Part of speech of the word, if known, for example, noun, verb, adverb, adjective, or conjunction.

dwCFGParse

Specifies the unique identifier of the rule used to parse the word. This is the rule identifier from the SRCFGRULE structure that defines the rule in the grammar. This member is valid only for context-free grammars.

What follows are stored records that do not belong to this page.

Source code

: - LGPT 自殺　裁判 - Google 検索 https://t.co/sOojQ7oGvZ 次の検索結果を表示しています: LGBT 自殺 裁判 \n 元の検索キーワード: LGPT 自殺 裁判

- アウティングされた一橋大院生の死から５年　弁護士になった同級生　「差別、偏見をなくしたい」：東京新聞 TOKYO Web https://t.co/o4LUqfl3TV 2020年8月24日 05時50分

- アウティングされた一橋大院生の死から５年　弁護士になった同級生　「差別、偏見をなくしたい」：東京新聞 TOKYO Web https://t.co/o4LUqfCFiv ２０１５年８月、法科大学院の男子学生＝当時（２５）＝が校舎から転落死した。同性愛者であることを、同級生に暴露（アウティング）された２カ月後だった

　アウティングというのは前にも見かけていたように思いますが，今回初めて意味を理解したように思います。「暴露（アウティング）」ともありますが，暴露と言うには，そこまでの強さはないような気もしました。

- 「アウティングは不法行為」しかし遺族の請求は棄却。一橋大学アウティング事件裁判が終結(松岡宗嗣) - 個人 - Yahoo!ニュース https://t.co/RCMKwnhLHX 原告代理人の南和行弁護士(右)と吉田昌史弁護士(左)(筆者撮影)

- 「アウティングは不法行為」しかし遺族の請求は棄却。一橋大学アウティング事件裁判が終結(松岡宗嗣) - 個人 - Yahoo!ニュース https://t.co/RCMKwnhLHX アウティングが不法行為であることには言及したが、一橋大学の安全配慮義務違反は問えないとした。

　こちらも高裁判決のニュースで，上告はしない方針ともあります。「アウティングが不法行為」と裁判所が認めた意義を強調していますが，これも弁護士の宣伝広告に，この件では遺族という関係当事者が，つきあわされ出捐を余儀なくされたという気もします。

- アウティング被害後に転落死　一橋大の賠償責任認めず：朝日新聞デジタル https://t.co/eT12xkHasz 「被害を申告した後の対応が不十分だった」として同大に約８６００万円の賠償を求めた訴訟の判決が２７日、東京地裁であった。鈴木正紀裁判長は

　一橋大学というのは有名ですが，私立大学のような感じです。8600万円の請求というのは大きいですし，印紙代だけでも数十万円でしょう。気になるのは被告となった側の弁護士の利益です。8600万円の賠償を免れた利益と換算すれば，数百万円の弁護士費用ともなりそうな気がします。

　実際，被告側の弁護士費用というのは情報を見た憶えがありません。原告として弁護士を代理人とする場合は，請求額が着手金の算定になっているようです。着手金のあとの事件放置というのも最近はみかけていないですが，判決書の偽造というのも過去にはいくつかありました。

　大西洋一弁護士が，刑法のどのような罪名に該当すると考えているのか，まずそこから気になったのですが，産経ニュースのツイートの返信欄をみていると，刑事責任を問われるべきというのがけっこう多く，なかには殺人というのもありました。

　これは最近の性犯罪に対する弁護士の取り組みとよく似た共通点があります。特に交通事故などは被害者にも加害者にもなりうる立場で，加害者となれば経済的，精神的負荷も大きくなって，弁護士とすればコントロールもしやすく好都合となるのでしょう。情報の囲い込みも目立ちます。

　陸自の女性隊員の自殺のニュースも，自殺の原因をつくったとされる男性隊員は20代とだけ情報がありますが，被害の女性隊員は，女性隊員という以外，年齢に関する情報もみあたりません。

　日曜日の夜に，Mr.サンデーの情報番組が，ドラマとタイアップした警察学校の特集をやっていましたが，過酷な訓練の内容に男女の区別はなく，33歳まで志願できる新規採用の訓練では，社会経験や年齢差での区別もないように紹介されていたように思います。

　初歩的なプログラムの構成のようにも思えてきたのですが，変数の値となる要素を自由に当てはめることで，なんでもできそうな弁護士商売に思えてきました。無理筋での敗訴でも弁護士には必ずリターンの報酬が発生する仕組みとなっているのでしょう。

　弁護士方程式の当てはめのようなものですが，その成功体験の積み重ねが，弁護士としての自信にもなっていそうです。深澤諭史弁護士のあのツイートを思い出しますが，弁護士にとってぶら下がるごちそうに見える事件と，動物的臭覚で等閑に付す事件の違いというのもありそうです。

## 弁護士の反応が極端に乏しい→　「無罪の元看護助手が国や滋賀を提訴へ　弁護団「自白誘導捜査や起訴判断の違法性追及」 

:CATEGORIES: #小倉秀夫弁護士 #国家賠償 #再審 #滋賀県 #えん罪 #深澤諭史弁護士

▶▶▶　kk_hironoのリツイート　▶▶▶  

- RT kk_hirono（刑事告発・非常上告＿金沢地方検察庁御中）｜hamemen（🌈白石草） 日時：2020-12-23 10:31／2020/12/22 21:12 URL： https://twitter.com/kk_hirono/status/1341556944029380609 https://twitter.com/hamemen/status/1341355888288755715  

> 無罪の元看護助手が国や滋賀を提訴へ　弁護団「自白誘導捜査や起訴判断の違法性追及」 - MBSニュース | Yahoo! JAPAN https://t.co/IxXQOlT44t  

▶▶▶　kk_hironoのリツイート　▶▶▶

If an imported rule was used to parse the word, dwCFGParse contains the unique rule identifier from the SRCFGIMPRULE structure that defines the imported rule in the grammar. An application can use this information to determine the semantics of a word and save itself the work of parsing the tree. For example, suppose the context-free grammar contains the following rules:

1 = SEQ(Send mail to 2)

2 = ALT(Mike, Bob, Fred)

If the engine recognizes “Send mail to Bob,” the value of dwCFGParse would be 1 for “Send mail to” and 2 for “Bob.”

dwCue

Specifies a cue that the engine has recognized but cannot translate into a word string. A node with a cue may not have a word associated with it. An engine is not required to return cues so an application should not expect them, although it should take advantage of cues that are returned. This member is one of the following flags:

SRRESCUE_COMMA: A comma should go here.
SRRESCUE_DECLARATIVEBEGIN: A declarative sentence has begun. This cue must be followed by a closing SRRESCUE_DECLARATIVEEND.
SRRESCUE_DECLARATIVEEND: A declarative sentence has ended.
SRRESCUE_IMPERATIVEBEGIN: An imperative sentence has begun. This cue must be followed by a closing SRRESCUE_IMPERATIVEEND.
SRRESCUE_IMPERATIVEEND: An imperative sentence has ended.
SRRESCUE_INTERROGATIVEBEGIN: An interrogative sentence has begun. This cue must be followed by a closing SRRESCUE_INTERROGATIVEEND.
SRRESCUE_INTERROGATIVEEND: An interrogative sentence has ended.
SRRESCUE_NOISE: A noise has occurred.
SRRESCUE_PAUSE: The speaker has paused.
SRRESCUE_SENTENCEBEGIN: A sentence has begun. This cue must be followed by a closing SRRESCUE_SENTENCEEND. If the engine has identified the sentence as interrogative, declarative, or imperative, it should use the more specific SRRESCUE_INTERROGATIVEBEGIN, SRRESCUE_DECLARATIVEBEGIN, or SRRESCUE_IMPERATIVEBEGIN cues.
SRRESCUE_SENTENCEEND: A sentence has ended. If the engine has identified the sentence as interrogative, declarative, or imperative, it should use the more specific SRRESCUE_INTERROGATIVEEND, SRRESCUE_DECLARATIVEEND, or SRRESCUE_IMPERATIVEEND cues.
SRRESCUE_UM: The speaker has said a nonsense sound, such as “Um.”
SRRESCUE_WILDCARD: This is a placeholder for a wildcard word in a context-free grammar.
SRRESCUE_WORD: The node contains a word.